Common mistakes when authoring the file
The most frequent mistake is treating llms.txt like a sitemap and dumping hundreds of links into it. A bloated file defeats the purpose; it should be short enough that a model can read the whole index quickly and still have context budget left to follow the links that matter. The second common mistake is omitting the required H1 site name or burying it below other content — the file must lead with that heading. The third is writing vague or missing link descriptions, which leaves a model guessing about what each page contains and undermines the entire reason to publish the file.
Other recurring problems are linking to pages that are blocked in robots.txt or behind logins, so a model cannot actually fetch what the file promises; using relative links instead of full absolute URLs, which can break when the file is read out of context; and letting the file go stale so it points at pages that have moved or no longer exist. Because this generator only assembles what you give it, the quality of the result depends entirely on feeding it accurate, current, absolute URLs with honest descriptions.
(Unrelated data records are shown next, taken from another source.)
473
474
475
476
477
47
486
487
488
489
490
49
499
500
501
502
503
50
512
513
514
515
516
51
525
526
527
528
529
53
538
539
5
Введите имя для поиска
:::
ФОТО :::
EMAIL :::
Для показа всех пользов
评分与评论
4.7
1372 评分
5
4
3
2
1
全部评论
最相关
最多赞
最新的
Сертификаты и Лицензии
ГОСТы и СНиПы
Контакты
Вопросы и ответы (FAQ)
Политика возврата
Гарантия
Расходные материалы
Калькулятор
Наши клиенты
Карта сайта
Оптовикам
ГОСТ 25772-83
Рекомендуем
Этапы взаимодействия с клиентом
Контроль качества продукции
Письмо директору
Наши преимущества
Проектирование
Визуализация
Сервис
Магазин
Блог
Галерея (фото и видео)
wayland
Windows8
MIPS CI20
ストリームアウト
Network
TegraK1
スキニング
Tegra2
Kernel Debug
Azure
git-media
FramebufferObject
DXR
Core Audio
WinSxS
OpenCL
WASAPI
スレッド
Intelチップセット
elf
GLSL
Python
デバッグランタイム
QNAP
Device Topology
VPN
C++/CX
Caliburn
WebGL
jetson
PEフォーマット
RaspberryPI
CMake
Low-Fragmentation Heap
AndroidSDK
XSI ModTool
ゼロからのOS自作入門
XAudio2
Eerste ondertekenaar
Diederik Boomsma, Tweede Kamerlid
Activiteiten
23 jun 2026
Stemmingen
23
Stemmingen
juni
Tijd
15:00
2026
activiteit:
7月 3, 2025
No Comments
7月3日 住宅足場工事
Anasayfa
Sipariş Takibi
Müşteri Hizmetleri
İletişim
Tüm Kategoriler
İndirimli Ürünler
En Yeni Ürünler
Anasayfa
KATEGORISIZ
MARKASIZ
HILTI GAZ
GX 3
The tool guarantees correct structure; you guarantee correct content.
How llms.txt fits a wider AI-visibility effort
Publishing this file is one move in a larger game, and it pays off most when the pages it points at are themselves worth citing. An llms.txt that links to clear, well-structured, factually dense pages gives a model both a map and a worthwhile destination. An llms.txt that links to thin or confusing pages just routes a model efficiently toward content it cannot use. So the file is best treated as the final step that organizes good content, not as a substitute for producing it. If your linked pages lead with a direct answer, use plain descriptive headings, and carry honest author and source signals, the file amplifies work that already stands on its own.
It also sits alongside the other levers that decide whether AI systems can use your site at all. Your robots.txt has to actually permit the crawlers you hope will read the file, since an llms.txt that points at blocked pages promises what it cannot deliver. Structured data on the linked pages makes their facts explicit in a way prose cannot, and clear internal linking helps a model that follows one of your links discover the related pages around it. Think of the generated file as the front door and these other signals as the rooms behind it. The door only helps if the rooms are worth entering, and the most reliable gains come from improving both together rather than relying on any single file.
What to do after you generate it
After the generator produces your file, copy the Markdown and publish it at your domain root, then open the URL in a browser to confirm it loads as plain readable text rather than downloading or rendering as a webpage. Click through a few of the links you listed to make sure each one resolves to the page you intended and is not blocked or redirected. If you maintain a robots.txt, sanity-check that the pages referenced in your llms.txt are crawlable, since promising a page you have blocked is a contradiction worth fixing.
From there, treat the file as living documentation rather than a one-time artifact. When you ship major new sections, retire pages, or restructure your docs, regenerate the file so the index stays accurate. If you also want models to be able to read your content without following links, consider producing an llms-full.txt alongside it. And revisit your curation periodically — the value of the file comes from it pointing at your best, most explanatory pages, and that set changes as your site grows. Keeping it short, current, and honestly described is the entire job once the structure is in place.